Truncation Error Calculation For Infinite Series S₃
In the realm of mathematics, particularly when dealing with infinite series, understanding truncation error is crucial. This article delves into the concept of truncation error within the context of a given infinite series, providing a comprehensive explanation and a step-by-step approach to solving the problem. We will explore the significance of truncation error, its calculation, and its implications in approximating the sum of an infinite series. This discussion is essential for students, educators, and anyone interested in numerical analysis and the behavior of infinite series. Let's embark on this mathematical journey to unravel the intricacies of truncation error.
Introduction to Infinite Series and Truncation Error
In the captivating realm of mathematics, infinite series hold a place of profound significance. An infinite series is, in essence, the sum of an infinite sequence of terms. These series can exhibit a wide range of behaviors – some converge to a finite value, while others diverge, soaring off to infinity. The study of infinite series is a cornerstone of calculus and mathematical analysis, finding applications in various fields, from physics to computer science.

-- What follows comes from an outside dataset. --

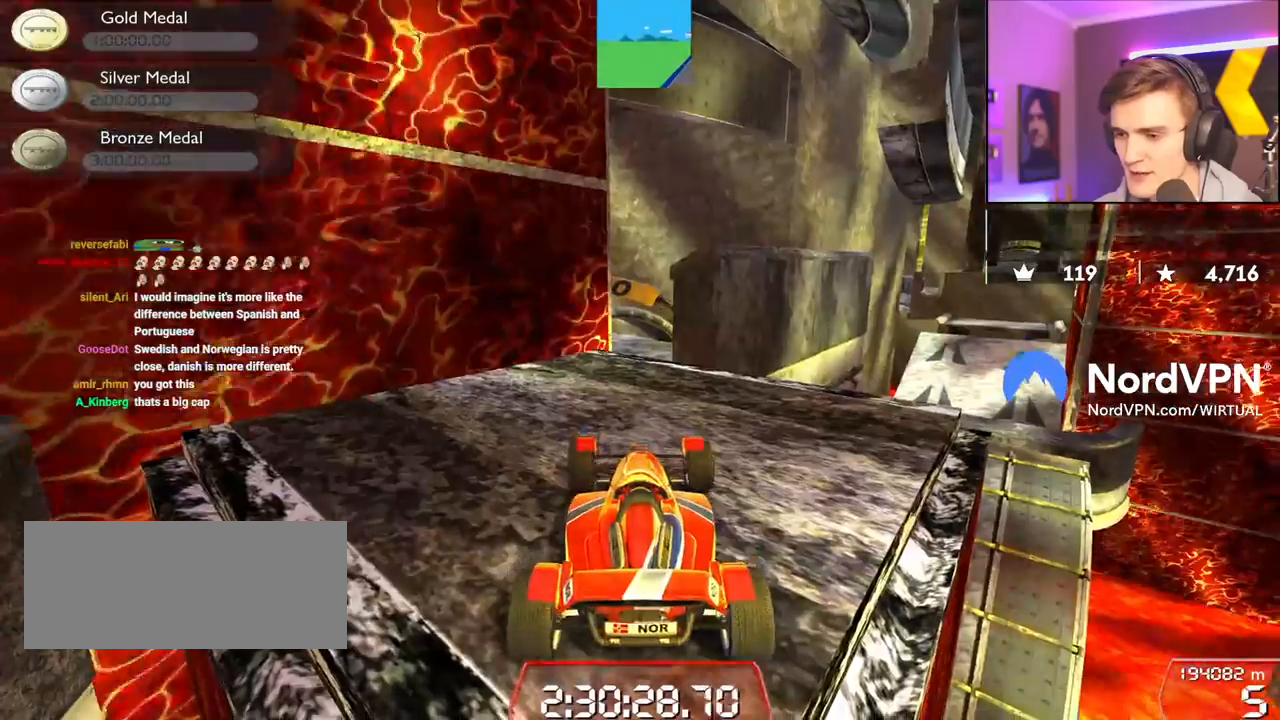
{"keys": [], "events": [[217, "up", "up"], [317, "left", "up"]]}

When we set out to compute the sum of an infinite series, we often encounter a practical challenge. Since we cannot literally add up an infinite number of terms, we resort to approximations. This is where the concept of truncation error comes into play. Truncation error arises when we approximate an infinite series by summing only a finite number of terms. In essence, we "truncate" the series, cutting it off after a certain point. The truncation error then quantifies the difference between the true sum of the infinite series and our approximation, which is the sum of the finite number of terms we've included.

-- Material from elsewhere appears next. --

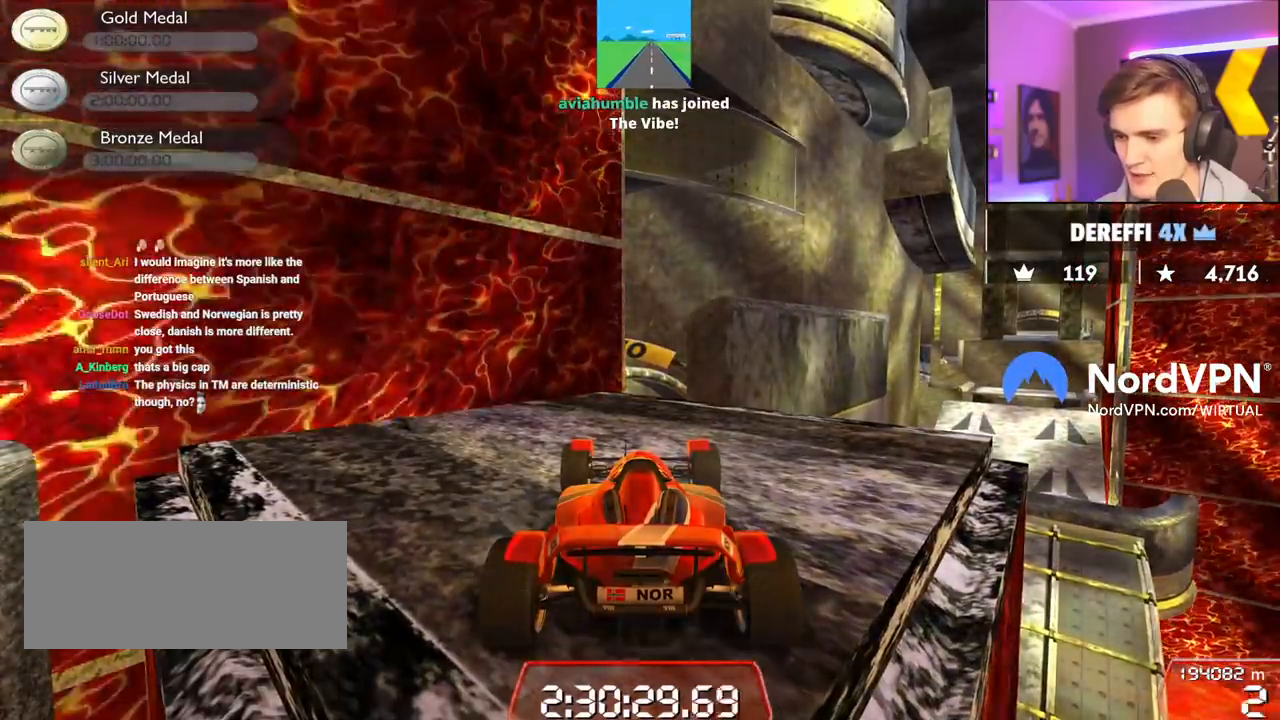
{"keys": ["left"], "events": [[484, "up", "up"]]}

To put it more formally, let's say we have an infinite series represented as:
∑(n=1 to ∞) a_n = a_1 + a_2 + a_3 + ...
Here, a_n denotes the nth term of the series. The true sum of this infinite series, which we'll call S, is the limit of the partial sums as the number of terms approaches infinity:
S = lim (N→∞) ∑(n=1 to N) a_n
However, in practice, we can only compute a partial sum, S_N, which includes the first N terms:
S_N = ∑(n=1 to N) a_n = a_1 + a_2 + ... + a_N
The truncation error, denoted as E_N, is then the absolute difference between the true sum S and the partial sum S_N:
E_N = |S - S_N|
The magnitude of the truncation error provides us with valuable insight into the accuracy of our approximation. A smaller truncation error signifies a more accurate approximation, while a larger truncation error suggests that our approximation may not be reliable.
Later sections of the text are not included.